Input data ▸
◆ ◆ ◆ ◆ ◆ ◆ ◆

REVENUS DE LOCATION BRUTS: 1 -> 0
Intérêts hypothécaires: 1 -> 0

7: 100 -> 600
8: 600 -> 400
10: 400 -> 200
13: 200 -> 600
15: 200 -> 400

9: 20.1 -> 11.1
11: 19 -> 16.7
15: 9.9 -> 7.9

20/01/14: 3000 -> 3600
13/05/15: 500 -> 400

◆ ◆ ◆ ◆ ◆ ◆ ◆

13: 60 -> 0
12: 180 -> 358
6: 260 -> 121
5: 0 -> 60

◆ ◆ ◆ ◆ ◆ ◆ ◆

What needs to be done ▸ Working from the material above, restate word for word the lines between the line with "10: 400 -> 200" and the line with "13/05/15: 500 -> 400", both included, and only those.

Task output ▸
10: 400 -> 200
13: 200 -> 600
15: 200 -> 400

9: 20.1 -> 11.1
11: 19 -> 16.7
15: 9.9 -> 7.9

20/01/14: 3000 -> 3600
13/05/15: 500 -> 400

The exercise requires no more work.